Part of the problem, according to Homeland Security Advisor Bossert, is that "The Russians have had access to a considerable number of important and sensitive networks for six to nine months." That means it'll be some time before security experts are able to determine exactly how widespread the attack really was. Or, put another way, we'll likely find out that this gets worse before it gets better.
In a statement on Thursday, the Cybersecurity and Infrastructure Agency (CISA), a part of the Department of Homeland Security, echoed that sentiment, issuing an alert that confirms the attack "poses a grave risk to the Federal Government and state, local, tribal, and territorial governments as well as critical infrastructure entities and other private sector organizations."
The agency also said it believes "removing this threat actor from compromised environments will be highly complex and challenging for organizations." That's partially due to the fact that CISA now says that attackers likely used other methods and tactics in addition to infiltrating SolarWinds Orion.
"Unfortunately, given the breadth of SolarWinds' supply chain, the length of time those customers were unknowingly compromised, uncertainty about the attacker's motivation, and the myriad time horizons and distribution of potential attacks (e.g. data breach, ransomware, espionage), the breadth and impact is untold at this point," Erin Kenneally, director of cyber-risk analytics at Guidewire, told Business Insider.
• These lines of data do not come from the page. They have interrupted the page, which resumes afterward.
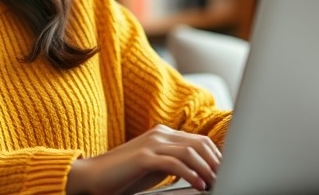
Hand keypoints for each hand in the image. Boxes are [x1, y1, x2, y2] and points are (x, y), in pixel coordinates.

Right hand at [65, 124, 220, 194]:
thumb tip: (201, 173)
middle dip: (216, 162)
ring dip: (207, 169)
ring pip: (190, 152)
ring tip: (215, 183)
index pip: (199, 140)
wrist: (92, 176)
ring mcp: (151, 144)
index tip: (226, 173)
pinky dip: (191, 175)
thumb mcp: (155, 167)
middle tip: (226, 178)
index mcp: (163, 134)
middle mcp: (160, 134)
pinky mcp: (143, 157)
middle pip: (199, 143)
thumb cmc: (124, 175)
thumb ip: (175, 163)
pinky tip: (199, 185)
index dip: (216, 157)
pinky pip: (174, 164)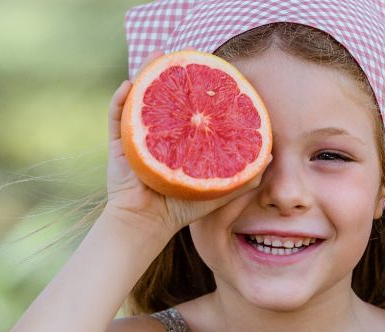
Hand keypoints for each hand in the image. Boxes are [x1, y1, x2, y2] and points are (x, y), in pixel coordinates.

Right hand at [105, 58, 271, 235]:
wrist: (148, 224)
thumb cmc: (182, 209)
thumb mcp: (218, 190)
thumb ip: (242, 176)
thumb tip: (269, 155)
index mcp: (178, 138)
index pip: (187, 107)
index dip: (196, 88)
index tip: (209, 70)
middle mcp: (158, 131)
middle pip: (164, 94)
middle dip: (172, 73)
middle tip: (184, 54)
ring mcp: (135, 135)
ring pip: (139, 97)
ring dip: (146, 73)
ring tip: (158, 56)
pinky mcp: (118, 144)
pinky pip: (115, 117)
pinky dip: (120, 100)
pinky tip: (129, 85)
Kenneally, who previously worked for the Cyber Security Division within DHS, also said that while efforts so far will help stem the tide of the attack, "It only means that the original infection vector has been closed down. Adversaries most likely implemented other backdoors to those compromised systems, so while this kill switch for the backdoor was a helpful effort and very good showing of collaboration, the threat is far from eliminated and mitigated."
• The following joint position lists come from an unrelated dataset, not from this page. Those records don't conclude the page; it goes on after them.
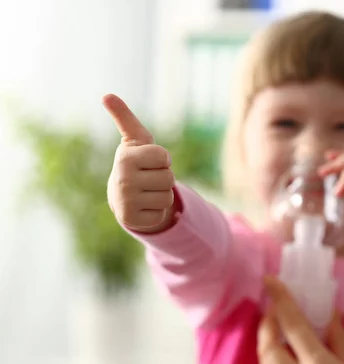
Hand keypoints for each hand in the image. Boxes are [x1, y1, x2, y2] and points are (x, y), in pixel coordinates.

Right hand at [103, 94, 175, 232]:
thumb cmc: (136, 162)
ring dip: (162, 195)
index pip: (164, 156)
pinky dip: (157, 211)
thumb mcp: (134, 139)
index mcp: (125, 158)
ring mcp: (126, 201)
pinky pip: (162, 214)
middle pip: (169, 178)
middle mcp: (122, 180)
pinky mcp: (132, 220)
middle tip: (148, 178)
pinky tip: (144, 206)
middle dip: (164, 178)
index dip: (162, 159)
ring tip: (147, 191)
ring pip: (167, 197)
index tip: (149, 160)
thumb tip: (107, 95)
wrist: (122, 196)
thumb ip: (124, 117)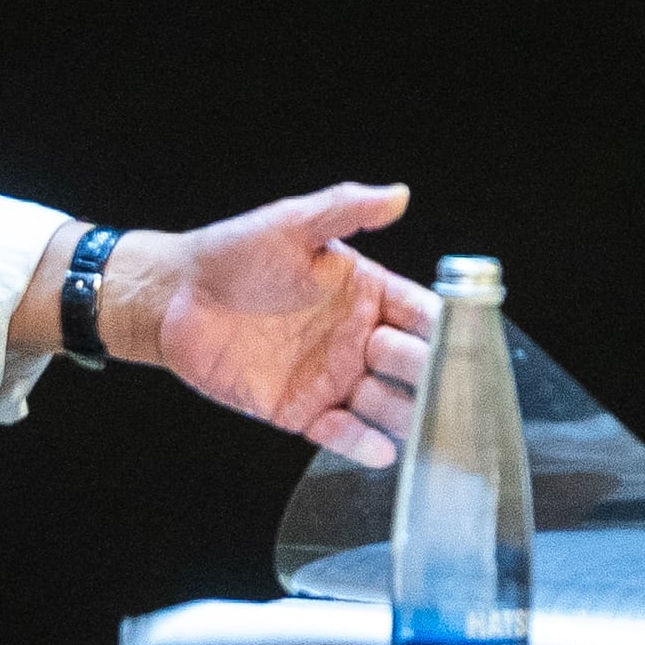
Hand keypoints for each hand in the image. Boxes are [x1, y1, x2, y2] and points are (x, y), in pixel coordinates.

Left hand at [100, 184, 437, 464]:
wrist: (174, 297)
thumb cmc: (233, 253)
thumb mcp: (293, 223)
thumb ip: (347, 209)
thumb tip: (399, 195)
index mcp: (365, 294)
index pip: (422, 315)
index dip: (447, 330)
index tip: (470, 344)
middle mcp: (357, 339)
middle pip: (412, 365)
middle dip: (433, 378)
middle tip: (449, 392)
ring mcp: (331, 378)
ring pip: (385, 405)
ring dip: (407, 416)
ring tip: (427, 429)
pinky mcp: (300, 411)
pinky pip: (341, 433)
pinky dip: (363, 444)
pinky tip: (383, 450)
That aligns with CISA's statement, and reflects the ongoing concern that the worst of the fallout from the attack may be just beginning. "Given that potential victims include defense contractors, telecoms, banks, and tech companies, the implications for critical infrastructure and national security, although untold at this point, could be significant," Kenneally said.
It can be difficult to imagine how attackers could have infiltrated so many companies and organizations, let alone US government agencies, without anyone knowing.
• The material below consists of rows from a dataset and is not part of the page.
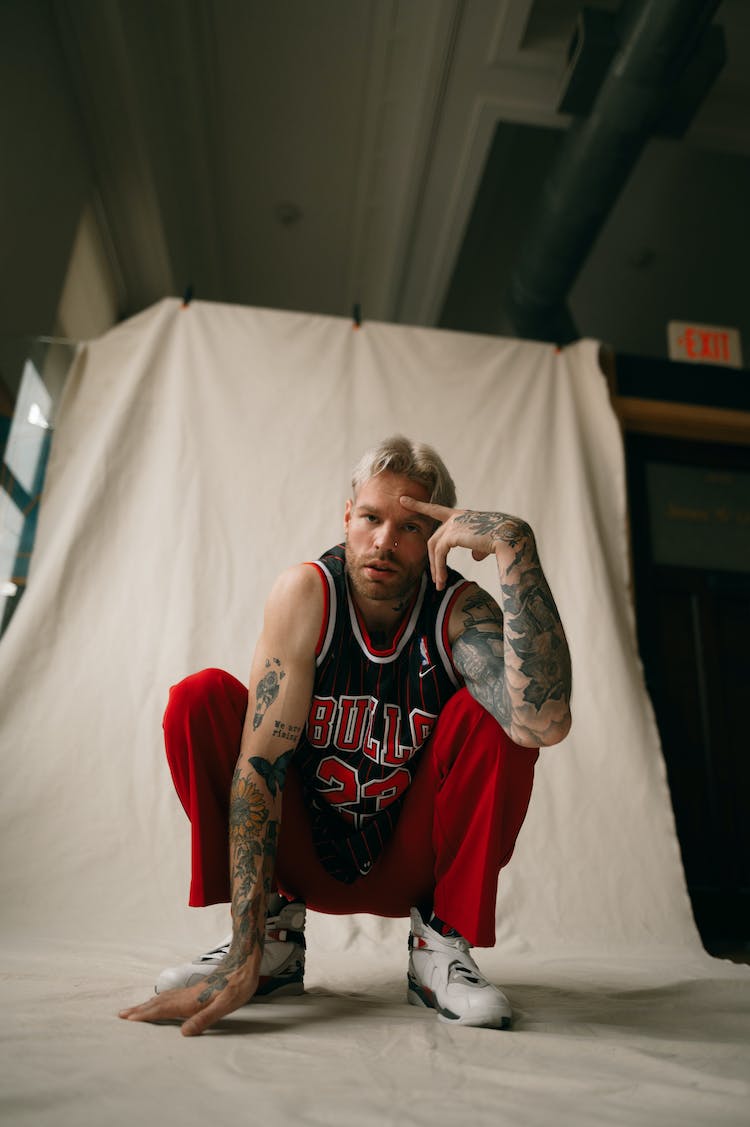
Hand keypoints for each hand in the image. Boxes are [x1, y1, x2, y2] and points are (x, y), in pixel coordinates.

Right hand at [118, 956, 259, 1036]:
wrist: (246, 963)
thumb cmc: (238, 985)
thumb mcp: (226, 1005)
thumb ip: (205, 1018)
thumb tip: (183, 1033)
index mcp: (191, 1001)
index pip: (163, 1009)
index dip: (145, 1015)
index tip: (127, 1019)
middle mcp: (187, 995)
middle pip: (158, 1003)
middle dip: (139, 1010)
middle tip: (121, 1015)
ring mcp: (191, 990)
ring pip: (164, 998)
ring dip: (148, 1004)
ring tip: (135, 1009)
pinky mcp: (197, 988)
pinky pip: (172, 995)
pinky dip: (160, 999)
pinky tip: (162, 1001)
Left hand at [400, 496, 533, 590]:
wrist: (512, 537)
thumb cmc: (505, 540)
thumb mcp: (489, 543)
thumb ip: (478, 548)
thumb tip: (475, 556)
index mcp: (464, 516)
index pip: (437, 510)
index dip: (420, 506)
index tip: (403, 499)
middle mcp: (457, 517)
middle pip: (434, 539)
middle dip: (432, 560)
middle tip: (436, 579)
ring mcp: (453, 524)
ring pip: (434, 548)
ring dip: (436, 568)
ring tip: (439, 584)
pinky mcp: (452, 534)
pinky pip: (439, 553)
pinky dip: (439, 568)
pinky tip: (441, 580)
"Hackers are just as smart, if not much smarter, than the folks assigned to protect environments," Cybersecurity expert Sean Harris told Business Insider. "There's an art in patience. Fragments of attacks can sit dormant for months, and years, and only revive when the author wants them to begin their job. Stealth is the most worrisome aspect of these 'attacks.'"
That attackers, even those from a foreign intelligence agency, were able to wreak havoc and do so without much of a trace should be the greatest concern here. The attack represents "an act of recklessness that created a serious technological vulnerability for the United States and the world," said Microsoft's Smith. "In effect, this is not just an attack on specific targets, but on the trust and reliability of the world's critical infrastructure in order to advance one nation's intelligence agency,"
That's partially because they didn't attack their targets directly, but instead used a trojan horse to gain access via a trusted source. In fact, not only was it a trusted source, it was a source trusted precisely because it would prevent this very sort of breach.
"The remediation effort alone will be staggering," wrote Bossert. "It will require the segregated replacement of entire enclaves of computers, network hardware and servers across vast federal and corporate networks." That's not a small task for any organization, but the size and scope of the agencies and corporations targeted mean that it will take time to hunt for signs of the malware, determine what information may have been compromised, and mitigate against that loss.
And, of course, do all of that without significant disruption to normal operations.